Friday, July 26, 2019

THEORY OF RELEVANCE MODEL OF DIVIDEND BY WALTER FOR UGC NET COMMERCE/MARKETING


  • DIVIDEND POLICY 2
    THEORY OF RELEVANCE
     ( WALTER)
    UGC NET COMMERCE /MANAGEMENT
  • FINANCIAL MANAGEMENT
  • WALTER’ S MODEL
  • CHOICE OF DIVIDEND POLICIES ALWAYS AFFECTS THE VALUE OF FIRM. HIS MODEL HIGHLIGHTED THE IMPORTANCE OF RELATION BETWEEN THE FIRM’S RATE OF RETURN, R AND COST OF CAPITAL ,K IN DETERMINING THE DIVIDEND POLICY THAT WILL MAXIMIZE  THE WEALTH OF SHAREHOLDERS.
  • ASSUMPTIONS
  1. INTERNAL FINANCING : USE OF RETAINED EARNING AND NO EXTERNAL DEBT
  2. CONSTANT RETURN AND COST OF CAPITAL
  3. 100 PERCENT PAYOUT AND RETENTION
  4. CONSTANT EARNING PER SHARE AND DIVIDEND PER SHARE
  5. INFINITE TIME
  • APPLICATION OF WALTER’S MODEL
  1. GROWTH FIRM : INTERNAL RATE MORE THEN OPPORTUNITY COST OF CAPITAL ( R>K). THEY WILL MAXIMIZE THE VALUE PER SHARE IF THEY FOLLOW A POLICY OF RETAINING ALL EARNINGS FOR INTERNAL INVESTMENT.

[DATA LINES]:
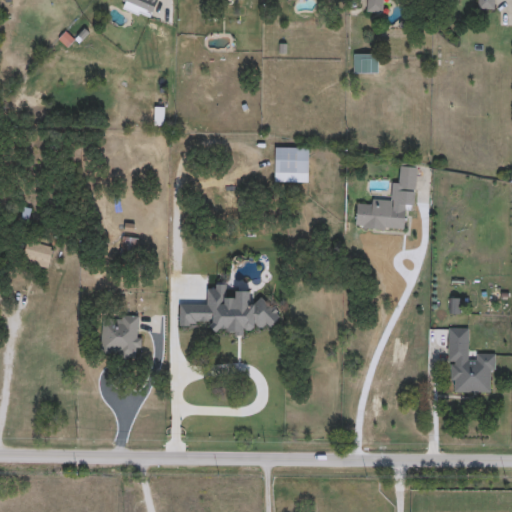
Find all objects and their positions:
building: (484, 4)
building: (484, 4)
building: (374, 5)
building: (374, 5)
building: (139, 6)
building: (139, 7)
road: (164, 9)
building: (85, 154)
building: (85, 155)
building: (291, 163)
building: (292, 165)
building: (408, 176)
building: (407, 177)
building: (218, 194)
building: (218, 195)
building: (381, 214)
building: (382, 215)
building: (128, 247)
building: (129, 249)
building: (37, 253)
building: (37, 254)
road: (172, 270)
building: (121, 336)
building: (122, 338)
road: (384, 340)
building: (469, 363)
building: (469, 365)
road: (7, 378)
road: (260, 388)
road: (143, 395)
road: (255, 458)
road: (144, 484)
road: (267, 485)
road: (406, 485)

[EXERCISE SET]:
• a. In the notes on Walter's dividend model, what policy should a growth firm follow to maximize its value per share?
• b. Carry the notes on Walter's dividend model forward from their last line.

[OUTPUTS IN ORDER]:
• a. It should retain all earnings for internal investment.

• b.
  2. NORMAL FIRMS :- INTERNAL RATE EQUALS OPPORTUNITY COST OF CAPITAL ( R=K).  NO UNIQUE OPTIMUM PAY OUT RATIO FOR A NORMAL FIRM. MARKET VALUE PER SHARE IS NOT EFFECTED.
  3. DECLINING FIRMS :- INTERNAL RATE EQUAL LESS THAN OPPORTUNITY COST OF CAPITAL ( R<K)
  • FORMULA
  • P = D/KE +( R(E-D)/KE)/KE
  1. P MEANS MARKET PRICE PER SHARE
  2. D MEANS DIVIDEND PER SHARE
  3. R MEANS INTERNAL RATE OF RETURN
  4. E MEANS EARNING PER SHARE
  5. KE MEANS COST OF EQUITY CAPITAL
  • INDICATES THAT MARKET PRICE PER SHARE IS THE SUM OF THE PRESENT VALUE OF TWO SOURCES OF INCOME
  1. D/KE   =PRESENT VALUE OF INFINITE STREAM OF CONSTANT DIVIDEND
  2. +( R(E-D)/KE)/KE=THE PRESENT VALUE OF THE INFINITE STREAM OF CAPITAL GAINS. IT OCCURS WHEN EARNINGS ARE RETAINED WITH IN THE FIRM


  • EXAMPLE
  • CAPITALIZATION RATE = 10%
  • EARNINGS PER SHARE =RS 50
  • ASSUMED RATE OF  RETURN ON INVESTMENT
  1. 12%
  2. 8%
  3. 10%
  • SHOW THE EFFECT OF DIVIDEND PAY OUT RATIO IS

  1. 0%
  2. 20%
  3. 40%
  4. 60%
  5. 80%
  6. 100%

  • SOLUTION ( WHEN R =12%)
  • P = D/ke +( r(E-D)/ke)/ke
  • WHEN DIVIDEND PAY OUT RATIO IS 0%
  • P = 0/.10 + (.12( 50-0)/.10)/.10 =RS 600
  • WHEN DIVIDEND PAY OUT IS 20%
  • P = 10/.10 +  (.12( 50-10)/.10)/.10 =RS 580
  • WHEN DIVIDEND PAY OUT IS 100%.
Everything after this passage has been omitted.